=== Begin Enclosure ===

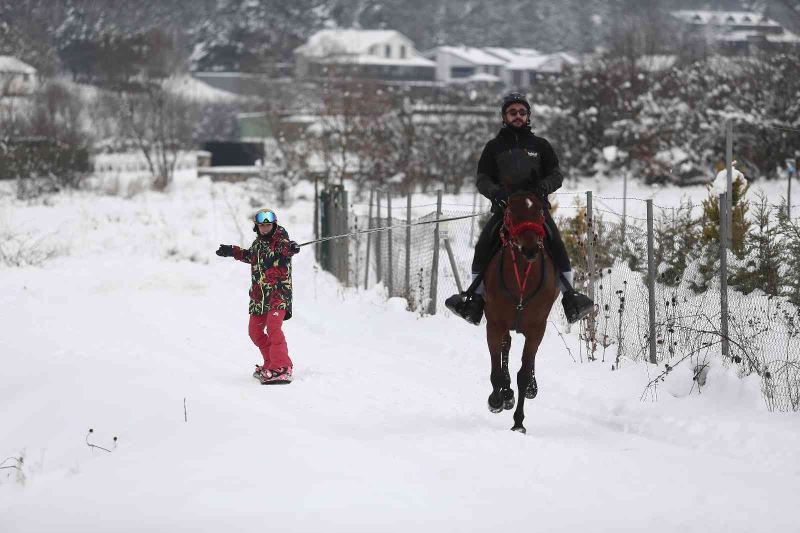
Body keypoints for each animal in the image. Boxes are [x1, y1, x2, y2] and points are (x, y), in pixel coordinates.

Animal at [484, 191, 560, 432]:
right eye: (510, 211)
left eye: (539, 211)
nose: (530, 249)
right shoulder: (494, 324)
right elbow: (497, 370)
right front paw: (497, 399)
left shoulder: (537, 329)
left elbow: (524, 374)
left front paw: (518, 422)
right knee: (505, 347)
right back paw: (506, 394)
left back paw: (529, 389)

=== End Enclosure ===
=== Begin Enclosure ===

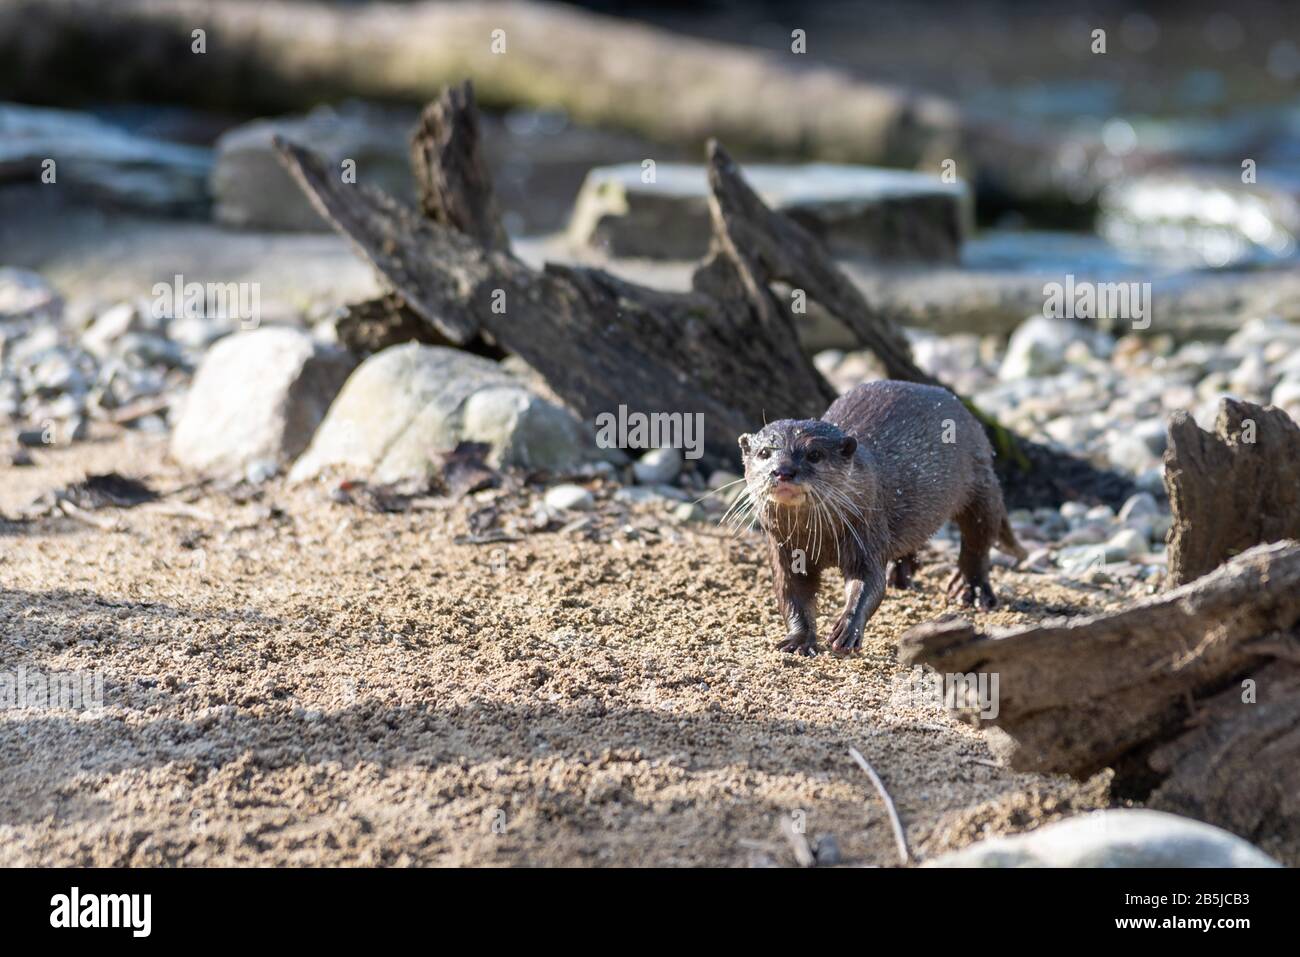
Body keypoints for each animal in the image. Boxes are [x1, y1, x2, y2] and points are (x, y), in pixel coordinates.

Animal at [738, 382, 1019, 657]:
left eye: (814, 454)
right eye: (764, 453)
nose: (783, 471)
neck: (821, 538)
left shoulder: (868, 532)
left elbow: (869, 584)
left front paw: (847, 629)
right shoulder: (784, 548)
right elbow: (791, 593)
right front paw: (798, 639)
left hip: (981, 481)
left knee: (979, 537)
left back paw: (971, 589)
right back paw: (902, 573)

=== End Enclosure ===
=== Begin Enclosure ===

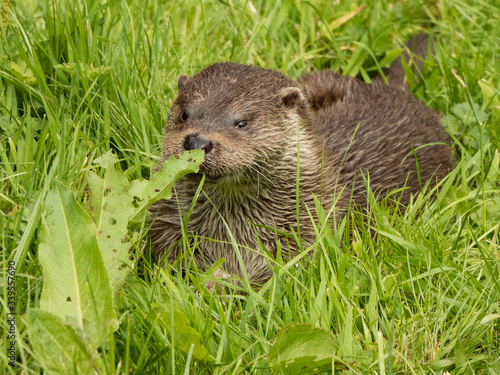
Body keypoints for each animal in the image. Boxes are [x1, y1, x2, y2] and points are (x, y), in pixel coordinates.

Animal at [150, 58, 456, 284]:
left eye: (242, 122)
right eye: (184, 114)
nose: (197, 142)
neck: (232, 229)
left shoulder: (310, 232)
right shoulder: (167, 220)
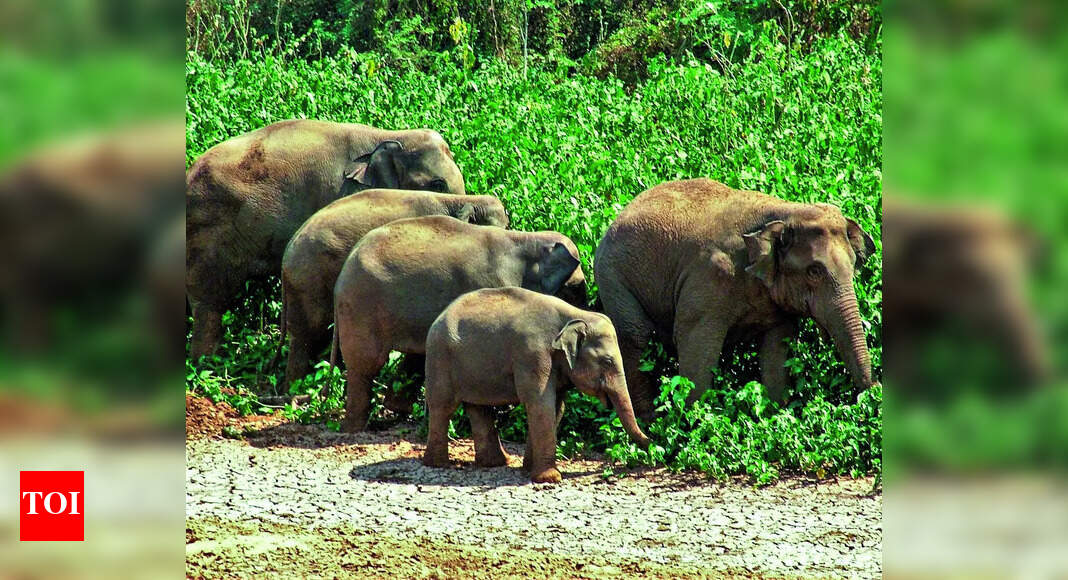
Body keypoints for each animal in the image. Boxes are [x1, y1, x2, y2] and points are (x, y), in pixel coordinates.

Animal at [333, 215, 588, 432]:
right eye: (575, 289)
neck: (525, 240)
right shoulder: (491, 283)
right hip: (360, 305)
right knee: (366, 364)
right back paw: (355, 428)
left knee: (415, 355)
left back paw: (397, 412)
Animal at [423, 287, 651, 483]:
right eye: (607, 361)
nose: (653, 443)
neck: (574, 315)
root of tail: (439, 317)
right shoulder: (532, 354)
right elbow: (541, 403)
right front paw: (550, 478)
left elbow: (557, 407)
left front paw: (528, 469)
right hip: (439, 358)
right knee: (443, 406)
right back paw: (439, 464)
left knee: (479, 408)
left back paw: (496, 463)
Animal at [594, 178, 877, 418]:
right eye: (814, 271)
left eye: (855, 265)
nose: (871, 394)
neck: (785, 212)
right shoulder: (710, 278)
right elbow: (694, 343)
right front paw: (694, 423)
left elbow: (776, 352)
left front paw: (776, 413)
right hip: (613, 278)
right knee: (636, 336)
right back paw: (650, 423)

=== End Enclosure ===

Problem to solve: What lines in the material include the string "elbow"? Pull each one out.

Answer for this exercise:
right elbow: (497, 370)
left elbow: (524, 374)
left elbow: (869, 584)
right elbow: (791, 593)
right elbow: (541, 403)
left elbow: (557, 407)
right elbow: (694, 343)
left elbow: (776, 352)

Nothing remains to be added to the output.